Two square off at convention for a chance in November
By ANTONE CLARK
Two Democrats vying for a chance to run in November for the District 16 House seat currently held by Rep. Stephen Handy, R-Layton, both think a change is in order.
Denise Fowler and Douglas Sill square off Saturday at the county convention in Farmington for the chance to be on the ballot in November.
Brett Garner, chairman of the Democratic Party in Davis County, said the race could be decided by a vote from delegates or could go to a regular primary vote in June. He estimated there may be as many as 100 delegates who will have a say in the race.
Sill, 57, said he is running because it is time for a "restoration to reason." He called for an end to the many message bills the Legislature has been sending to Washington, D.C. He also thinks a moderate voice is needed representing Davis County.
Fowler, 65, cites a number of key state issues, from a bill on teaching abstinence-only sex education to access to public documents as reasons people should look to change the existing setup.
"I believe it is time to change. It is time for people to vote more knowledgeably about the issues fed to them by politicians just seeking re-election," Fowler said.

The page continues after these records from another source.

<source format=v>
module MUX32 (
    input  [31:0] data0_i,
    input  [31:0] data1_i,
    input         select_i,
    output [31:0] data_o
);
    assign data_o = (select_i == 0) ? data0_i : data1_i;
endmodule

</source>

Sill is a graduate of Weber State University, where he earned a bachelor's degree in botany and history, and of the University of Utah where he earned a master's in chemistry teaching with an emphasis on environmental science. He currently teaches ninth-grade earth system science at Farmington Junior High.

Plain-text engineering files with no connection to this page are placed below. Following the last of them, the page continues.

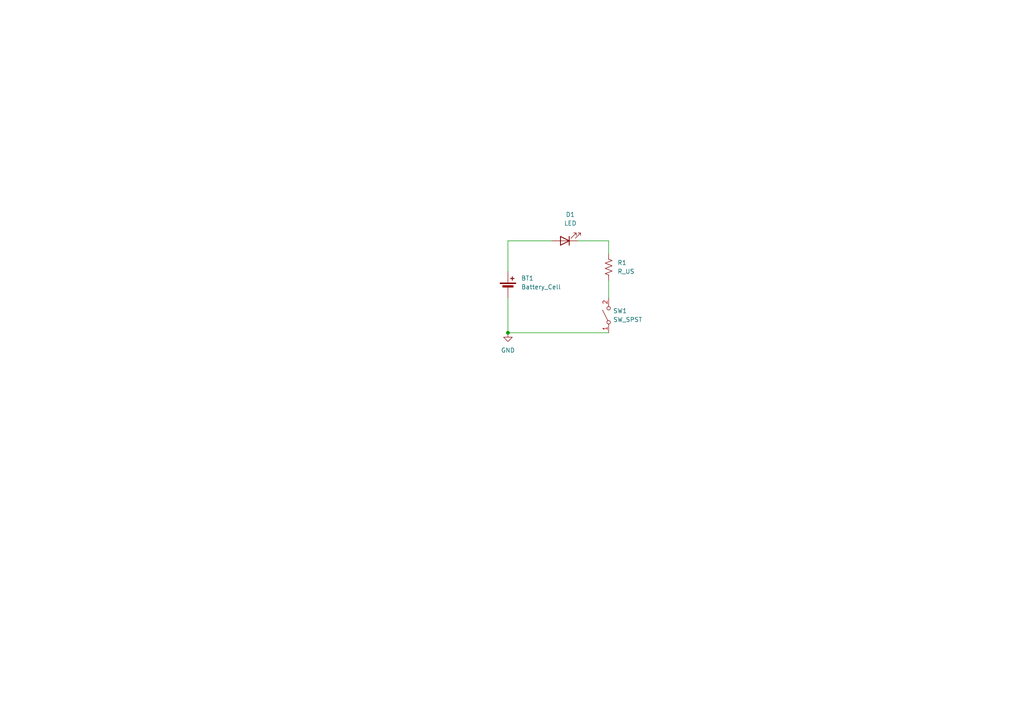
<source format=kicad_sch>
(kicad_sch
	(version 20231120)
	(generator "eeschema")
	(generator_version "8.0")
	(uuid "923d53c3-6f0b-4d4c-a57f-1f0c33b7a474")
	(paper "A4")
	
	(junction
		(at 147.32 96.52)
		(diameter 0)
		(color 0 0 0 0)
		(uuid "c7fc1327-1951-404e-921d-5870004a0b52")
	)
	(wire
		(pts
			(xy 176.53 81.28) (xy 176.53 86.36)
		)
		(stroke
			(width 0)
			(type default)
		)
		(uuid "2eb6da64-8cdb-4f64-829e-bcd39e00268f")
	)
	(wire
		(pts
			(xy 147.32 69.85) (xy 160.02 69.85)
		)
		(stroke
			(width 0)
			(type default)
		)
		(uuid "405af179-95e3-4ab3-baf0-d106b2406051")
	)
	(wire
		(pts
			(xy 147.32 86.36) (xy 147.32 96.52)
		)
		(stroke
			(width 0)
			(type default)
		)
		(uuid "690ef0d1-f792-406c-9d5d-c6df626fe97e")
	)
	(wire
		(pts
			(xy 176.53 69.85) (xy 176.53 73.66)
		)
		(stroke
			(width 0)
			(type default)
		)
		(uuid "7135efe9-b8db-4aa8-be7e-5f23f520bc92")
	)
	(wire
		(pts
			(xy 167.64 69.85) (xy 176.53 69.85)
		)
		(stroke
			(width 0)
			(type default)
		)
		(uuid "c95dc478-46f2-413c-9eba-83ddee10da86")
	)
	(wire
		(pts
			(xy 147.32 78.74) (xy 147.32 69.85)
		)
		(stroke
			(width 0)
			(type default)
		)
		(uuid "df8adc8a-7e87-49d3-a765-6a0d9a573fdc")
	)
	(wire
		(pts
			(xy 176.53 96.52) (xy 147.32 96.52)
		)
		(stroke
			(width 0)
			(type default)
		)
		(uuid "fc81cda8-e6c0-4660-9885-5756a5a789af")
	)
	(symbol
		(lib_id "Device:Battery_Cell")
		(at 147.32 83.82 0)
		(unit 1)
		(exclude_from_sim no)
		(in_bom yes)
		(on_board yes)
		(dnp no)
		(fields_autoplaced yes)
		(uuid "1173e931-617a-4069-a517-74ce086f62e7")
		(property "Reference" "BT1"
			(at 151.13 80.7084 0)
			(effects
				(font
					(size 1.27 1.27)
				)
				(justify left)
			)
		)
		(property "Value" "Battery_Cell"
			(at 151.13 83.2484 0)
			(effects
				(font
					(size 1.27 1.27)
				)
				(justify left)
			)
		)
		(property "Footprint" "Battery:BatteryHolder_Keystone_103_1x20mm"
			(at 147.32 82.296 90)
			(effects
				(font
					(size 1.27 1.27)
				)
				(hide yes)
			)
		)
		(property "Datasheet" "~"
			(at 147.32 82.296 90)
			(effects
				(font
					(size 1.27 1.27)
				)
				(hide yes)
			)
		)
		(property "Description" "Single-cell battery"
			(at 147.32 83.82 0)
			(effects
				(font
					(size 1.27 1.27)
				)
				(hide yes)
			)
		)
		(pin "2"
			(uuid "e02e8074-5055-4adb-aea6-87e8e889d552")
		)
		(pin "1"
			(uuid "03d91d0a-3899-41b5-a4f4-2eb7932edfaf")
		)
		(instances
			(project ""
				(path "/923d53c3-6f0b-4d4c-a57f-1f0c33b7a474"
					(reference "BT1")
					(unit 1)
				)
			)
		)
	)
	(symbol
		(lib_id "power:GND")
		(at 147.32 96.52 0)
		(unit 1)
		(exclude_from_sim no)
		(in_bom yes)
		(on_board yes)
		(dnp no)
		(fields_autoplaced yes)
		(uuid "2beb644d-f1e9-47ee-bcf1-1780976844bb")
		(property "Reference" "#PWR01"
			(at 147.32 102.87 0)
			(effects
				(font
					(size 1.27 1.27)
				)
				(hide yes)
			)
		)
		(property "Value" "GND"
			(at 147.32 101.6 0)
			(effects
				(font
					(size 1.27 1.27)
				)
			)
		)
		(property "Footprint" ""
			(at 147.32 96.52 0)
			(effects
				(font
					(size 1.27 1.27)
				)
				(hide yes)
			)
		)
		(property "Datasheet" ""
			(at 147.32 96.52 0)
			(effects
				(font
					(size 1.27 1.27)
				)
				(hide yes)
			)
		)
		(property "Description" "Power symbol creates a global label with name \"GND\" , ground"
			(at 147.32 96.52 0)
			(effects
				(font
					(size 1.27 1.27)
				)
				(hide yes)
			)
		)
		(pin "1"
			(uuid "12e82675-ddd5-4c78-881b-94db616d24ad")
		)
		(instances
			(project ""
				(path "/923d53c3-6f0b-4d4c-a57f-1f0c33b7a474"
					(reference "#PWR01")
					(unit 1)
				)
			)
		)
	)
	(symbol
		(lib_id "Device:R_US")
		(at 176.53 77.47 0)
		(unit 1)
		(exclude_from_sim no)
		(in_bom yes)
		(on_board yes)
		(dnp no)
		(fields_autoplaced yes)
		(uuid "9fe34906-a40f-455e-9b90-b4fe1c487e5a")
		(property "Reference" "R1"
			(at 179.07 76.1999 0)
			(effects
				(font
					(size 1.27 1.27)
				)
				(justify left)
			)
		)
		(property "Value" "R_US"
			(at 179.07 78.7399 0)
			(effects
				(font
					(size 1.27 1.27)
				)
				(justify left)
			)
		)
		(property "Footprint" "Resistor_SMD:R_2512_6332Metric"
			(at 177.546 77.724 90)
			(effects
				(font
					(size 1.27 1.27)
				)
				(hide yes)
			)
		)
		(property "Datasheet" "~"
			(at 176.53 77.47 0)
			(effects
				(font
					(size 1.27 1.27)
				)
				(hide yes)
			)
		)
		(property "Description" "Resistor, US symbol"
			(at 176.53 77.47 0)
			(effects
				(font
					(size 1.27 1.27)
				)
				(hide yes)
			)
		)
		(pin "1"
			(uuid "9d2abba6-04a8-4d11-9ae3-44344544db7a")
		)
		(pin "2"
			(uuid "1df33fa3-9cd7-4937-8aae-3e5c73c9d6e1")
		)
		(instances
			(project ""
				(path "/923d53c3-6f0b-4d4c-a57f-1f0c33b7a474"
					(reference "R1")
					(unit 1)
				)
			)
		)
	)
	(symbol
		(lib_id "Switch:SW_SPST")
		(at 176.53 91.44 90)
		(unit 1)
		(exclude_from_sim no)
		(in_bom yes)
		(on_board yes)
		(dnp no)
		(fields_autoplaced yes)
		(uuid "da4de5b2-e5d7-4259-9415-8454ec377f59")
		(property "Reference" "SW1"
			(at 177.8 90.1699 90)
			(effects
				(font
					(size 1.27 1.27)
				)
				(justify right)
			)
		)
		(property "Value" "SW_SPST"
			(at 177.8 92.7099 90)
			(effects
				(font
					(size 1.27 1.27)
				)
				(justify right)
			)
		)
		(property "Footprint" "Button_Switch_THT:SW_PUSH_6mm"
			(at 176.53 91.44 0)
			(effects
				(font
					(size 1.27 1.27)
				)
				(hide yes)
			)
		)
		(property "Datasheet" "~"
			(at 176.53 91.44 0)
			(effects
				(font
					(size 1.27 1.27)
				)
				(hide yes)
			)
		)
		(property "Description" "Single Pole Single Throw (SPST) switch"
			(at 176.53 91.44 0)
			(effects
				(font
					(size 1.27 1.27)
				)
				(hide yes)
			)
		)
		(pin "2"
			(uuid "77efd3e1-a4ec-4eb8-b84c-3678c22198eb")
		)
		(pin "1"
			(uuid "27dfb709-0aea-4e1b-b7b8-319618aa9c91")
		)
		(instances
			(project ""
				(path "/923d53c3-6f0b-4d4c-a57f-1f0c33b7a474"
					(reference "SW1")
					(unit 1)
				)
			)
		)
	)
	(symbol
		(lib_id "Device:LED")
		(at 163.83 69.85 180)
		(unit 1)
		(exclude_from_sim no)
		(in_bom yes)
		(on_board yes)
		(dnp no)
		(fields_autoplaced yes)
		(uuid "f1aff1c0-87c6-42ea-84b9-aea5b10cc903")
		(property "Reference" "D1"
			(at 165.4175 62.23 0)
			(effects
				(font
					(size 1.27 1.27)
				)
			)
		)
		(property "Value" "LED"
			(at 165.4175 64.77 0)
			(effects
				(font
					(size 1.27 1.27)
				)
			)
		)
		(property "Footprint" "LED_SMD:LED_2512_6332Metric"
			(at 163.83 69.85 0)
			(effects
				(font
					(size 1.27 1.27)
				)
				(hide yes)
			)
		)
		(property "Datasheet" "~"
			(at 163.83 69.85 0)
			(effects
				(font
					(size 1.27 1.27)
				)
				(hide yes)
			)
		)
		(property "Description" "Light emitting diode"
			(at 163.83 69.85 0)
			(effects
				(font
					(size 1.27 1.27)
				)
				(hide yes)
			)
		)
		(pin "1"
			(uuid "277f058d-1200-4382-982f-880a30a2c946")
		)
		(pin "2"
			(uuid "2fbd9b04-ce62-44aa-80c1-dece5f31eb35")
		)
		(instances
			(project ""
				(path "/923d53c3-6f0b-4d4c-a57f-1f0c33b7a474"
					(reference "D1")
					(unit 1)
				)
			)
		)
	)
	(sheet_instances
		(path "/"
			(page "1")
		)
	)
)

</source>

The father of five, Sill is also president and water master for the Sill and Adams Ditch Company, which provides secondary water to portions of North Fort Lane and Church Street in Layton.

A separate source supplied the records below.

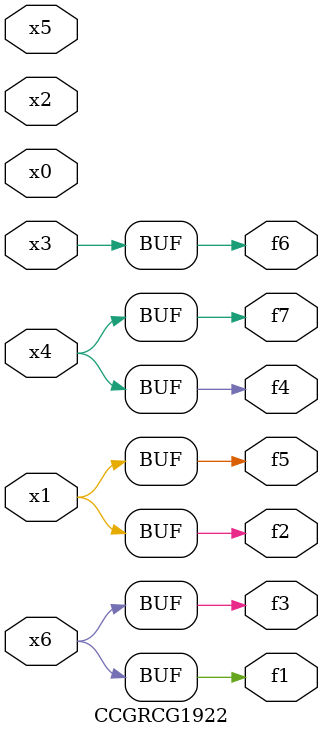
<source format=v>
module CCGRCG1922(
	input x0, x1, x2, x3, x4, x5, x6,
	output f1, f2, f3, f4, f5, f6, f7
);
	assign f1 = x6;
	assign f2 = x1;
	assign f3 = x6;
	assign f4 = x4;
	assign f5 = x1;
	assign f6 = x3;
	assign f7 = x4;
endmodule

</source>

Sill thinks state legislators have wasted too much time addressing the federal government and not enough time focused on state issues.
"If the state of Utah really needs to send a message to Washington, then why not use our duly elected representatives to do it? The state Legislature can then spend time on matters pressing Utah, such as education and immigration," Sill said.
A native of England, Fowler gained her U.S. citizenship more than 30 years ago. She was a Republican for many years, but said she saw she had a better chance to improve things as a Democrat. This is her first run for office.
She worked for a number of years for a school district in Palo Alto, Calif., and then worked six years for the Electrical Power Research Institute. After moving to Utah, she worked for the Davis County Chamber of Commerce. For the past 10 years, she has worked with a local Job Corps Center, helping at-risk and disadvantaged youths earn their high school diploma or GED.
Fowler listed four issues she thinks need immediate attention: education, health reform, energy prices and assisting small business.
It's also the first run for Sill, who thinks the land battle the Legislature initiated this year to gain control of federal land in the Beehive State is nothing more than the Sagebrush Rebellion of the 1980s. He called the movement a waste of time and money.
"The proponents of the land swap would have us believe it will give the state a windfall of money that could be used for education. They give the impression that the feds give the state of Utah nothing for these lands. In actuality we receive from the feds 'payment in lieu of taxes' for these lands," Sill said.
He said the federal government also provides services from range restoration to wildland fire protection to mining and oil leases.
"I believe if the public was honestly informed and educated on this matter, we would have seen as large an outcry for the governor to dismiss this land swap as we did with the sex education bill," he said of the land challenge.
Fowler suggests the land bid needs further scrutiny. She listed pros and cons, from possible access to coal, natural gas and green energy fuels, to the way the federal government handles federal parks, in comparison to the way state parks are managed.
Fowler is for the right to bear arms, but she thinks the January shooting in Ogden, where one officer was killed and five were injured during a drug raid, points to the need to limit the size of ammunition clips and more background screening for all gun purchases.
She also doesn't believe in allowing people to enter the country illegally or to make access to services too easy.
"If these benefits are less available to illegal aliens, I believe there would be less incentive to come here. Those who have made a life in America and have children born in America need the opportunity to become legal citizens, at a cost, or be sent home," Fowler said.
If neither candidate receives 60 percent of the vote, a primary will be necessary.